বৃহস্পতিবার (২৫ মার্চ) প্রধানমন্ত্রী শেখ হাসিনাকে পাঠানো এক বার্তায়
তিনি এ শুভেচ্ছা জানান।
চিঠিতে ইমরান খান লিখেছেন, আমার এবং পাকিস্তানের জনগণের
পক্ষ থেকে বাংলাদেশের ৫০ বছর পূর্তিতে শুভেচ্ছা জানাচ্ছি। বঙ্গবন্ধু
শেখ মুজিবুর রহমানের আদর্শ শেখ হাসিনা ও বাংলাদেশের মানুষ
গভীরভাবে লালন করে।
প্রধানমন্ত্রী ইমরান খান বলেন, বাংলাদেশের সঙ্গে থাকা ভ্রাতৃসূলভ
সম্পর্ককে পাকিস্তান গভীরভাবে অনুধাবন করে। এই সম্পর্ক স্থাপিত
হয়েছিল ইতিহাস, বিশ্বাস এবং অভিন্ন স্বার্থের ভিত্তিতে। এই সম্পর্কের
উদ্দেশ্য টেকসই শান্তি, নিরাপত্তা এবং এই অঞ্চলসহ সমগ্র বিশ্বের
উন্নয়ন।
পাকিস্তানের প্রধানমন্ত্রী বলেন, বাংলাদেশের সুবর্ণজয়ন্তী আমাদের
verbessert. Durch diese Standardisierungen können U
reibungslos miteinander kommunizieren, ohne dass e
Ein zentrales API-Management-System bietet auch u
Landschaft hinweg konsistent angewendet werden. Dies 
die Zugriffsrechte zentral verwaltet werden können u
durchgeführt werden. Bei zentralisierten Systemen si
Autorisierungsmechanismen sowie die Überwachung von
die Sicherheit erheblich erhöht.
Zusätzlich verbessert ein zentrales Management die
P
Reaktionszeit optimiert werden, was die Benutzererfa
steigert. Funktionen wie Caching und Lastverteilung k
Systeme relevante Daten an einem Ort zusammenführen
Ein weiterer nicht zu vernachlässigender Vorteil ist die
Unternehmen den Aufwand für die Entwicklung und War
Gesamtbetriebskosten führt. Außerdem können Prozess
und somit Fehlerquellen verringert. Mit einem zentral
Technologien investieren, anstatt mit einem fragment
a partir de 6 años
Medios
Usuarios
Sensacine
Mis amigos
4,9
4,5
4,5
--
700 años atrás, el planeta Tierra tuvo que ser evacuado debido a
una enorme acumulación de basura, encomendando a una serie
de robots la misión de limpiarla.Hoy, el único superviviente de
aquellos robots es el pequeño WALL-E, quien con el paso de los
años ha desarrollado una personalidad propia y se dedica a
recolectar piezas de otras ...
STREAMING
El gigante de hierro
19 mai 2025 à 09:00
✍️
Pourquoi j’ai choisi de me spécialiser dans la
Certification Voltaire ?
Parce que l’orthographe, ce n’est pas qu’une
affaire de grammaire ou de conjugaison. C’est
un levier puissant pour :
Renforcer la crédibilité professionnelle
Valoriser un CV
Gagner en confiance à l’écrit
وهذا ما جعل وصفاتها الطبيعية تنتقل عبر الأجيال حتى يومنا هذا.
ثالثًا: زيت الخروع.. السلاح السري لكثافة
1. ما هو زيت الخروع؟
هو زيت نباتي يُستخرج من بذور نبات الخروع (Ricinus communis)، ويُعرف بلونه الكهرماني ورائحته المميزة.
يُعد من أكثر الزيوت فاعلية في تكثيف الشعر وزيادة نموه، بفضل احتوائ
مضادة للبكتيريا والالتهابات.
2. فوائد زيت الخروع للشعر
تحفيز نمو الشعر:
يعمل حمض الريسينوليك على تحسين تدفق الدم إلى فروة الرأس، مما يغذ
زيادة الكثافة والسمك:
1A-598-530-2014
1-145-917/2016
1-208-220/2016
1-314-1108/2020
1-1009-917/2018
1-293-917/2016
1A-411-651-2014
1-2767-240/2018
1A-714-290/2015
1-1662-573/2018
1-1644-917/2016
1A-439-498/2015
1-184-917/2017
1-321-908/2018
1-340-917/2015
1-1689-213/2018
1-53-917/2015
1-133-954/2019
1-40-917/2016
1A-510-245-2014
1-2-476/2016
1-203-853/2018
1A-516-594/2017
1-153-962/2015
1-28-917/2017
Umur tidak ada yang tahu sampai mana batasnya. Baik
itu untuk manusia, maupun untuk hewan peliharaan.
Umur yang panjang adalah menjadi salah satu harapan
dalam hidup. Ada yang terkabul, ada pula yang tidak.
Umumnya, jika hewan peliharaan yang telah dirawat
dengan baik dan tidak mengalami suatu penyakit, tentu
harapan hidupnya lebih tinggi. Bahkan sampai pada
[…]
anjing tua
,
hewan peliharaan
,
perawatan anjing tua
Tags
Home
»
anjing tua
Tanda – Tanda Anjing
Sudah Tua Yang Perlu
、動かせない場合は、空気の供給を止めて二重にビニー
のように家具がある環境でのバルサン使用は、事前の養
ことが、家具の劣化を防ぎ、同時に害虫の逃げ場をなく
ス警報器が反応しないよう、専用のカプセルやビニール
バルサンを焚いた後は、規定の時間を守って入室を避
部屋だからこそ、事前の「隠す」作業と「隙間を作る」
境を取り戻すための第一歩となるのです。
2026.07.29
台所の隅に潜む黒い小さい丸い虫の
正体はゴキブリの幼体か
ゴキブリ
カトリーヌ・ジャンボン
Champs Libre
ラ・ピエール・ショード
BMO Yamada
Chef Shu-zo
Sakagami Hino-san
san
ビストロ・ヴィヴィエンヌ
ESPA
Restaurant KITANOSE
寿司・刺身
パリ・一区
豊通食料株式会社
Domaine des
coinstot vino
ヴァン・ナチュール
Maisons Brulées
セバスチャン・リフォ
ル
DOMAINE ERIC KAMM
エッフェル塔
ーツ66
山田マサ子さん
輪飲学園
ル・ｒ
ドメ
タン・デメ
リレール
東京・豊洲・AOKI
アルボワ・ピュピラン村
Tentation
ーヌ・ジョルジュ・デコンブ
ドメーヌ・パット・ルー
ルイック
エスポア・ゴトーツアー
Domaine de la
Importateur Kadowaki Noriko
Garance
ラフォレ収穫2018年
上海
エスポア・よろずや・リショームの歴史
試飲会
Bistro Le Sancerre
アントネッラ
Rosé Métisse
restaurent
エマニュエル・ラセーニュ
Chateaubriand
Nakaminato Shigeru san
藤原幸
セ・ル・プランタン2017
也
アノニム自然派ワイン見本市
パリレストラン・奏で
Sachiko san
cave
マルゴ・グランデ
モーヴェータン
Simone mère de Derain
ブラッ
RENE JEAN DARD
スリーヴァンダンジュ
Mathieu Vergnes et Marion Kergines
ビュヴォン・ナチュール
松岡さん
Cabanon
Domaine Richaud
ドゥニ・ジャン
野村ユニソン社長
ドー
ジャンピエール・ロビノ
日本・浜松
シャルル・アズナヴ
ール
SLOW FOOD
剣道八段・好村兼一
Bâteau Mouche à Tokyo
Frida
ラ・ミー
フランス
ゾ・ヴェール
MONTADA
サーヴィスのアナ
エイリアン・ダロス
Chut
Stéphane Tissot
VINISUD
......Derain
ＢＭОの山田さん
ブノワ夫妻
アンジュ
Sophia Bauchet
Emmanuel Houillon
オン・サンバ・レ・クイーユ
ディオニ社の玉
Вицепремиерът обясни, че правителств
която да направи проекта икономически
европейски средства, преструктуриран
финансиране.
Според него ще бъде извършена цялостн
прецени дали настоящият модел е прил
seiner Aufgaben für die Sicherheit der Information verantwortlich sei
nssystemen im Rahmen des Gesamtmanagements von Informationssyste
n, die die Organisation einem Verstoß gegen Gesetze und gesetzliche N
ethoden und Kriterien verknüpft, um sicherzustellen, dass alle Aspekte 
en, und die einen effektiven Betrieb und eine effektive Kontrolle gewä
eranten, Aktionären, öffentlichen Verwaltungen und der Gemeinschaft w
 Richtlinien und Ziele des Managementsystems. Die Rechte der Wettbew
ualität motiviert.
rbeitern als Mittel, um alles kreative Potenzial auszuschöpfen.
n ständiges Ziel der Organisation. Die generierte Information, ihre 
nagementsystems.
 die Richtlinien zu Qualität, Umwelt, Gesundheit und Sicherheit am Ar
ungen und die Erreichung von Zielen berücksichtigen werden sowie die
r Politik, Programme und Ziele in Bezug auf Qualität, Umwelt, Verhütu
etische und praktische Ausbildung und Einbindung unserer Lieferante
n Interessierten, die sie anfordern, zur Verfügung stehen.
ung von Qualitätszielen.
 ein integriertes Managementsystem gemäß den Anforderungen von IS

+++

* **What is expected**:
Write out the records word for word, from their first line down through the line containing "700 años atrás, el", including that line.

* **Exercise response**:
বৃহস্পতিবার (২৫ মার্চ) প্রধানমন্ত্রী শেখ হাসিনাকে পাঠানো এক বার্তায়
তিনি এ শুভেচ্ছা জানান।
চিঠিতে ইমরান খান লিখেছেন, আমার এবং পাকিস্তানের জনগণের
পক্ষ থেকে বাংলাদেশের ৫০ বছর পূর্তিতে শুভেচ্ছা জানাচ্ছি। বঙ্গবন্ধু
শেখ মুজিবুর রহমানের আদর্শ শেখ হাসিনা ও বাংলাদেশের মানুষ
গভীরভাবে লালন করে।
প্রধানমন্ত্রী ইমরান খান বলেন, বাংলাদেশের সঙ্গে থাকা ভ্রাতৃসূলভ
সম্পর্ককে পাকিস্তান গভীরভাবে অনুধাবন করে। এই সম্পর্ক স্থাপিত
হয়েছিল ইতিহাস, বিশ্বাস এবং অভিন্ন স্বার্থের ভিত্তিতে। এই সম্পর্কের
উদ্দেশ্য টেকসই শান্তি, নিরাপত্তা এবং এই অঞ্চলসহ সমগ্র বিশ্বের
উন্নয়ন।
পাকিস্তানের প্রধানমন্ত্রী বলেন, বাংলাদেশের সুবর্ণজয়ন্তী আমাদের
verbessert. Durch diese Standardisierungen können U
reibungslos miteinander kommunizieren, ohne dass e
Ein zentrales API-Management-System bietet auch u
Landschaft hinweg konsistent angewendet werden. Dies 
die Zugriffsrechte zentral verwaltet werden können u
durchgeführt werden. Bei zentralisierten Systemen si
Autorisierungsmechanismen sowie die Überwachung von
die Sicherheit erheblich erhöht.
Zusätzlich verbessert ein zentrales Management die
P
Reaktionszeit optimiert werden, was die Benutzererfa
steigert. Funktionen wie Caching und Lastverteilung k
Systeme relevante Daten an einem Ort zusammenführen
Ein weiterer nicht zu vernachlässigender Vorteil ist die
Unternehmen den Aufwand für die Entwicklung und War
Gesamtbetriebskosten führt. Außerdem können Prozess
und somit Fehlerquellen verringert. Mit einem zentral
Technologien investieren, anstatt mit einem fragment
a partir de 6 años
Medios
Usuarios
Sensacine
Mis amigos
4,9
4,5
4,5
--
700 años atrás, el planeta Tierra tuvo que ser evacuado debido a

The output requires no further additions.